Most songs played at work leave me with a non-exaggerated case of post-factum shell shock, but a rare exception is the late Eva Cassidy's folksy Penny to My Name. Like all the other songs, it got stuck in my head, namely Cassidy's lament, "I never seen the city lights/How they must shine so bright". By contrast, "the sky's black as coal" above her remote, crushingly poor country home. The experience for me is the total opposite, having lived only in Toronto and Lahore with the odd trip outside, and anything near total darkness is just scary.

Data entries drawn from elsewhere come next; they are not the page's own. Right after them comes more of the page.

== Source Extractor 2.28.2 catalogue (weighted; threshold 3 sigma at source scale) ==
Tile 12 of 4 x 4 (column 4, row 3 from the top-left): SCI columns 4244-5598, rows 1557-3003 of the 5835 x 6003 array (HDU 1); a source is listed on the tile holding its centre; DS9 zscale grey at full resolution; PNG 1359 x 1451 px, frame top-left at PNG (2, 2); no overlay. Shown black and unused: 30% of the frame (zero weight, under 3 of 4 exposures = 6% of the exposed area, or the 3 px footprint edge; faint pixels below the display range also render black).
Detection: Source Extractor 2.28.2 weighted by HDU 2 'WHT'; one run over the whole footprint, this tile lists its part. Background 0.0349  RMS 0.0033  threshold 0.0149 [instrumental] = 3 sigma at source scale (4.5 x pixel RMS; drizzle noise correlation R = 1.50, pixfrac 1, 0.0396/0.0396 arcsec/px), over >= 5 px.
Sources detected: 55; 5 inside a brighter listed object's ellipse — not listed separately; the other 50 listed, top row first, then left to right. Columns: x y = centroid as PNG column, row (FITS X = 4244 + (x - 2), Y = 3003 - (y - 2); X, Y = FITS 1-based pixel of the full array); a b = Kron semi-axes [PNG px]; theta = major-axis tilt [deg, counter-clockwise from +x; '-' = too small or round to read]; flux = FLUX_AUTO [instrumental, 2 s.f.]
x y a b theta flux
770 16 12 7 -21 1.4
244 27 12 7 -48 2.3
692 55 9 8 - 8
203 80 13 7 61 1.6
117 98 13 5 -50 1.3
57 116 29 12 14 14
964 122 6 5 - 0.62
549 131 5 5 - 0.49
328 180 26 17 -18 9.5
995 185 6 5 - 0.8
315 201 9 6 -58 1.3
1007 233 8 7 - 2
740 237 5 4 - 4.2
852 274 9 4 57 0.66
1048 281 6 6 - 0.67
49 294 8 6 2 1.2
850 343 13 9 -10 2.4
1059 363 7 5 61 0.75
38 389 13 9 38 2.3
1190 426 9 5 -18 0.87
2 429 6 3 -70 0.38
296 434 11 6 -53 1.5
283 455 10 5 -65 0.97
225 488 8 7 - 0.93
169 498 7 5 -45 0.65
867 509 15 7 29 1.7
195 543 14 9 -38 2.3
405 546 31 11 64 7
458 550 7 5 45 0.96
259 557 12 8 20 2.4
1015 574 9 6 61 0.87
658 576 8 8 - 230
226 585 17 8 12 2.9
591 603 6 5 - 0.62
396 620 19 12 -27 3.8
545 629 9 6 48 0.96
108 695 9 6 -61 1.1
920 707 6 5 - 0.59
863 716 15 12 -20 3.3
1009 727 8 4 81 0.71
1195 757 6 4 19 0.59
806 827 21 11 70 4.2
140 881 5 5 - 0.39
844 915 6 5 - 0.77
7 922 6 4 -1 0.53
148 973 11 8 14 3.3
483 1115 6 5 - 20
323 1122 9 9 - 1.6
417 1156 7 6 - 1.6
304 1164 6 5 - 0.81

I was never one to notice the stars until a first-year astronomy course I took to fulfil the need for a science credit. The only thing I took away was that, apparently, you could go into the country and see a bunch of stars. Coupled with the mystery of year-round life in a remote location, be it northern Ontario or the mountain villages of Pakistan, I have an immense fascination with small towns. Penny to My Name didn't really have any meaning to me until I went for a run late last night.

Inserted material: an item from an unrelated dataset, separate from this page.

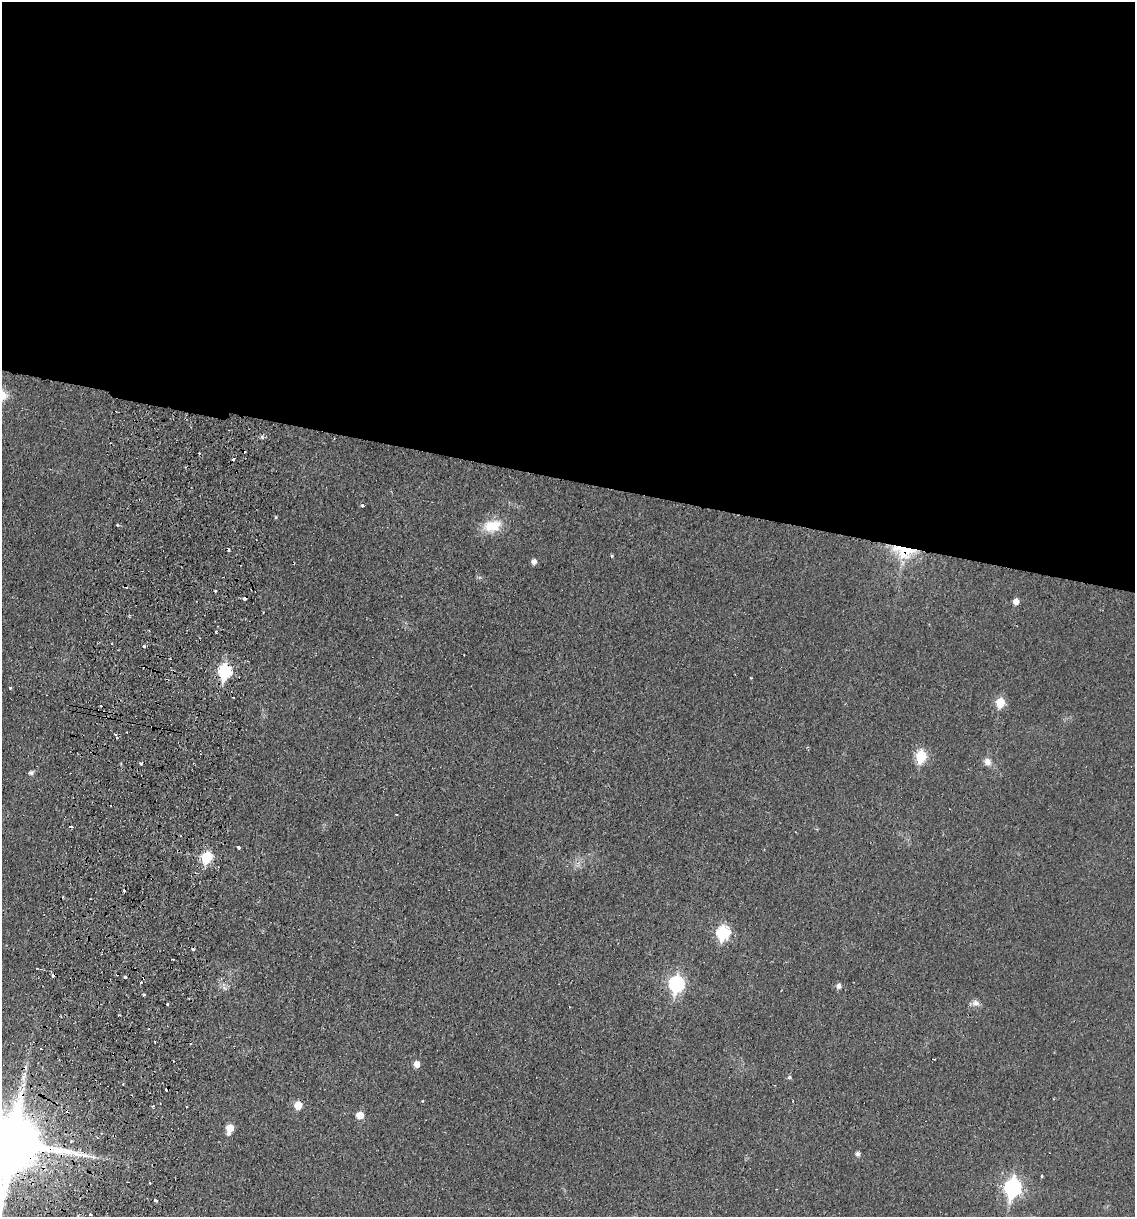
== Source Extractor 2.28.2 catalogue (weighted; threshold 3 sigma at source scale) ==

Sheepishly, I can now tell you that the lights are so non-existent in Malton, itself a backwards small town in the heart of the Greater Toronto Area, that the stars come out and stay, precariously close. I'm sure the same is true for any vantage point in the suburbs, but the darkness is especially complete in Malton. The small town feel is reinforced by a near-complete absence of anything to do in Malton. At the end of each working day, the options are to walk home from the bus depot, go for a walk or sit on your porch. There are no restaurants, coffee shops, movie theatres, cultural attractions or really anything that could even loosely be termed 'somewhere to go'.

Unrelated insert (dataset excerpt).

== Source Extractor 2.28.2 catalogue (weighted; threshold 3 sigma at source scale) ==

Stalking along the sidewalk, the quiet and the darkness work together so that every sound is audible and every action is visible. Conversations can be heard from houses, cars can be heard from around the corner and distant headlights behind me light up the night like the sun. I have run at night before, I have run the route hundreds of times, but desolate, poorly lit neighbourhoods offer this small wonder. A reasonable facsimile of darkness is good enough with the song in my head. Watching the Big Dipper all the way with a pathetic fascination, I enjoy the solitude and the parallel to a poor, desperate place frozen in time but still with charms.